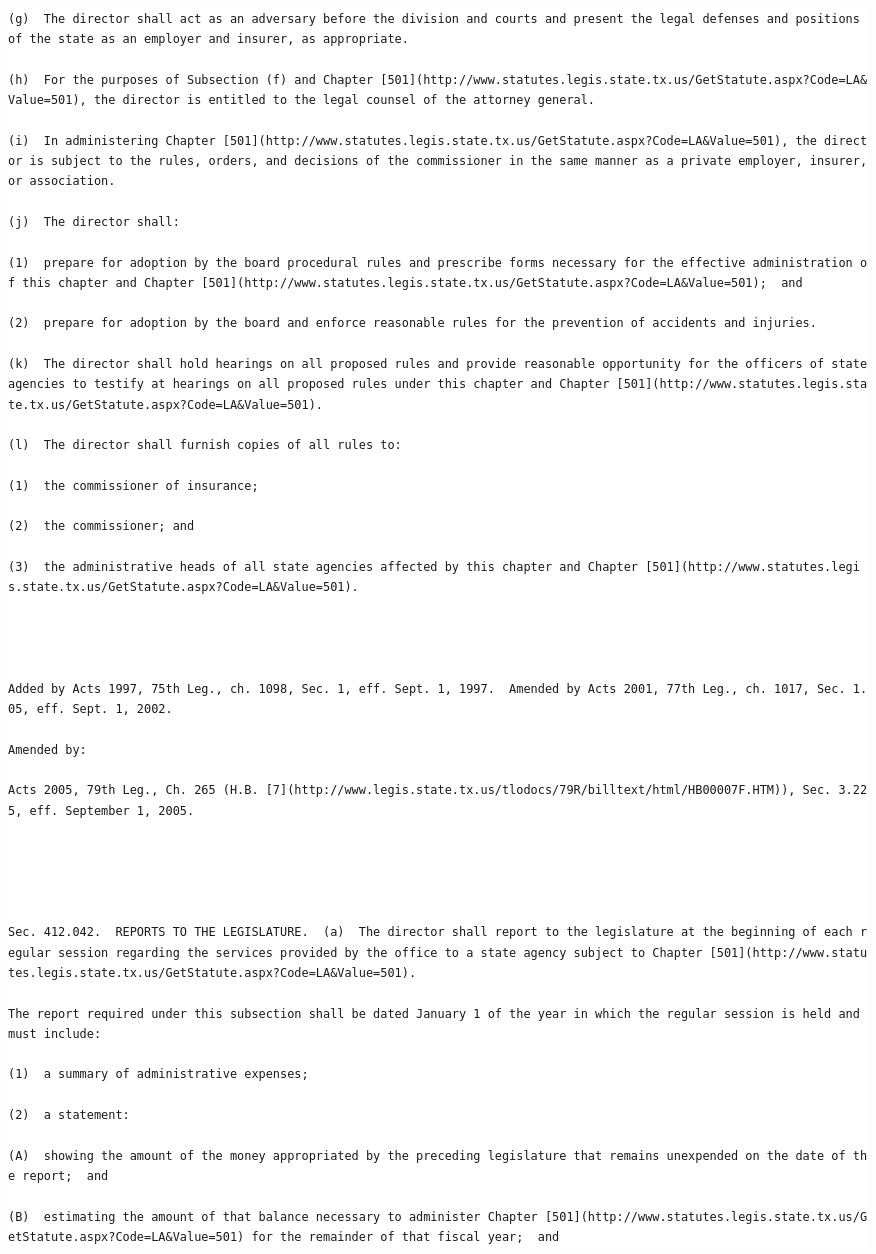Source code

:     (g)  The director shall act as an adversary before the division and courts and present the legal defenses and positions of the state as an employer and insurer, as appropriate.
    
    (h)  For the purposes of Subsection (f) and Chapter [501](http://www.statutes.legis.state.tx.us/GetStatute.aspx?Code=LA&Value=501), the director is entitled to the legal counsel of the attorney general.
    
    (i)  In administering Chapter [501](http://www.statutes.legis.state.tx.us/GetStatute.aspx?Code=LA&Value=501), the director is subject to the rules, orders, and decisions of the commissioner in the same manner as a private employer, insurer, or association.
    
    (j)  The director shall:
    
    (1)  prepare for adoption by the board procedural rules and prescribe forms necessary for the effective administration of this chapter and Chapter [501](http://www.statutes.legis.state.tx.us/GetStatute.aspx?Code=LA&Value=501);  and
    
    (2)  prepare for adoption by the board and enforce reasonable rules for the prevention of accidents and injuries. 
    
    (k)  The director shall hold hearings on all proposed rules and provide reasonable opportunity for the officers of state agencies to testify at hearings on all proposed rules under this chapter and Chapter [501](http://www.statutes.legis.state.tx.us/GetStatute.aspx?Code=LA&Value=501). 
    
    (l)  The director shall furnish copies of all rules to:
    
    (1)  the commissioner of insurance;
    
    (2)  the commissioner; and
    
    (3)  the administrative heads of all state agencies affected by this chapter and Chapter [501](http://www.statutes.legis.state.tx.us/GetStatute.aspx?Code=LA&Value=501).
    
    
    
    
    Added by Acts 1997, 75th Leg., ch. 1098, Sec. 1, eff. Sept. 1, 1997.  Amended by Acts 2001, 77th Leg., ch. 1017, Sec. 1.05, eff. Sept. 1, 2002.
    
    Amended by: 
    
    Acts 2005, 79th Leg., Ch. 265 (H.B. [7](http://www.legis.state.tx.us/tlodocs/79R/billtext/html/HB00007F.HTM)), Sec. 3.225, eff. September 1, 2005.
    
    
    
    
    
    Sec. 412.042.  REPORTS TO THE LEGISLATURE.  (a)  The director shall report to the legislature at the beginning of each regular session regarding the services provided by the office to a state agency subject to Chapter [501](http://www.statutes.legis.state.tx.us/GetStatute.aspx?Code=LA&Value=501).
    
    The report required under this subsection shall be dated January 1 of the year in which the regular session is held and must include:
    
    (1)  a summary of administrative expenses;
    
    (2)  a statement:
    
    (A)  showing the amount of the money appropriated by the preceding legislature that remains unexpended on the date of the report;  and
    
    (B)  estimating the amount of that balance necessary to administer Chapter [501](http://www.statutes.legis.state.tx.us/GetStatute.aspx?Code=LA&Value=501) for the remainder of that fiscal year;  and
    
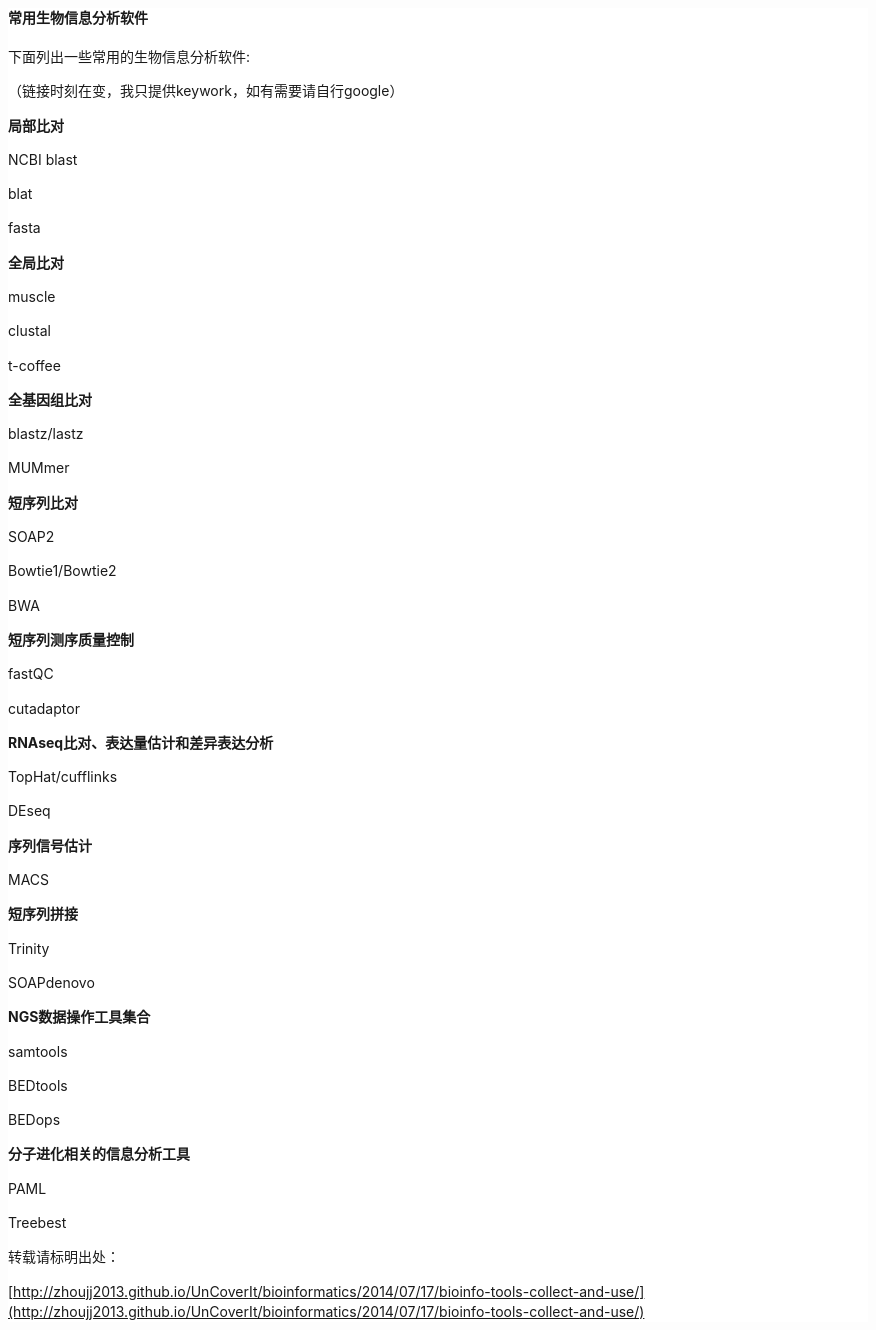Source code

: #### 常用生物信息分析软件

下面列出一些常用的生物信息分析软件:

（链接时刻在变，我只提供keywork，如有需要请自行google）

**局部比对**

NCBI blast

blat

fasta

**全局比对**

muscle

clustal

t-coffee

**全基因组比对**

blastz/lastz

MUMmer

**短序列比对**

SOAP2

Bowtie1/Bowtie2

BWA

**短序列测序质量控制**

fastQC

cutadaptor

**RNAseq比对、表达量估计和差异表达分析**

TopHat/cufflinks

DEseq

**序列信号估计**

MACS

**短序列拼接**

Trinity

SOAPdenovo

**NGS数据操作工具集合**

samtools

BEDtools

BEDops

**分子进化相关的信息分析工具**

PAML

Treebest

转载请标明出处：

[http://zhoujj2013.github.io/UnCoverIt/bioinformatics/2014/07/17/bioinfo-tools-collect-and-use/](http://zhoujj2013.github.io/UnCoverIt/bioinformatics/2014/07/17/bioinfo-tools-collect-and-use/)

To-do item:
Please copy the data above exactly; the pictures do not belong in the copy.

Exercise solution:
Source code

:     (g)  The director shall act as an adversary before the division and courts and present the legal defenses and positions of the state as an employer and insurer, as appropriate.
    
    (h)  For the purposes of Subsection (f) and Chapter [501](http://www.statutes.legis.state.tx.us/GetStatute.aspx?Code=LA&Value=501), the director is entitled to the legal counsel of the attorney general.
    
    (i)  In administering Chapter [501](http://www.statutes.legis.state.tx.us/GetStatute.aspx?Code=LA&Value=501), the director is subject to the rules, orders, and decisions of the commissioner in the same manner as a private employer, insurer, or association.
    
    (j)  The director shall:
    
    (1)  prepare for adoption by the board procedural rules and prescribe forms necessary for the effective administration of this chapter and Chapter [501](http://www.statutes.legis.state.tx.us/GetStatute.aspx?Code=LA&Value=501);  and
    
    (2)  prepare for adoption by the board and enforce reasonable rules for the prevention of accidents and injuries. 
    
    (k)  The director shall hold hearings on all proposed rules and provide reasonable opportunity for the officers of state agencies to testify at hearings on all proposed rules under this chapter and Chapter [501](http://www.statutes.legis.state.tx.us/GetStatute.aspx?Code=LA&Value=501). 
    
    (l)  The director shall furnish copies of all rules to:
    
    (1)  the commissioner of insurance;
    
    (2)  the commissioner; and
    
    (3)  the administrative heads of all state agencies affected by this chapter and Chapter [501](http://www.statutes.legis.state.tx.us/GetStatute.aspx?Code=LA&Value=501).
    
    
    
    
    Added by Acts 1997, 75th Leg., ch. 1098, Sec. 1, eff. Sept. 1, 1997.  Amended by Acts 2001, 77th Leg., ch. 1017, Sec. 1.05, eff. Sept. 1, 2002.
    
    Amended by: 
    
    Acts 2005, 79th Leg., Ch. 265 (H.B. [7](http://www.legis.state.tx.us/tlodocs/79R/billtext/html/HB00007F.HTM)), Sec. 3.225, eff. September 1, 2005.
    
    
    
    
    
    Sec. 412.042.  REPORTS TO THE LEGISLATURE.  (a)  The director shall report to the legislature at the beginning of each regular session regarding the services provided by the office to a state agency subject to Chapter [501](http://www.statutes.legis.state.tx.us/GetStatute.aspx?Code=LA&Value=501).
    
    The report required under this subsection shall be dated January 1 of the year in which the regular session is held and must include:
    
    (1)  a summary of administrative expenses;
    
    (2)  a statement:
    
    (A)  showing the amount of the money appropriated by the preceding legislature that remains unexpended on the date of the report;  and
    
    (B)  estimating the amount of that balance necessary to administer Chapter [501](http://www.statutes.legis.state.tx.us/GetStatute.aspx?Code=LA&Value=501) for the remainder of that fiscal year;  and
    
Source code

: #### 常用生物信息分析软件

下面列出一些常用的生物信息分析软件:

（链接时刻在变，我只提供keywork，如有需要请自行google）

**局部比对**

NCBI blast

blat

fasta

**全局比对**

muscle

clustal

t-coffee

**全基因组比对**

blastz/lastz

MUMmer

**短序列比对**

SOAP2

Bowtie1/Bowtie2

BWA

**短序列测序质量控制**

fastQC

cutadaptor

**RNAseq比对、表达量估计和差异表达分析**

TopHat/cufflinks

DEseq

**序列信号估计**

MACS

**短序列拼接**

Trinity

SOAPdenovo

**NGS数据操作工具集合**

samtools

BEDtools

BEDops

**分子进化相关的信息分析工具**

PAML

Treebest

转载请标明出处：

[http://zhoujj2013.github.io/UnCoverIt/bioinformatics/2014/07/17/bioinfo-tools-collect-and-use/](http://zhoujj2013.github.io/UnCoverIt/bioinformatics/2014/07/17/bioinfo-tools-collect-and-use/)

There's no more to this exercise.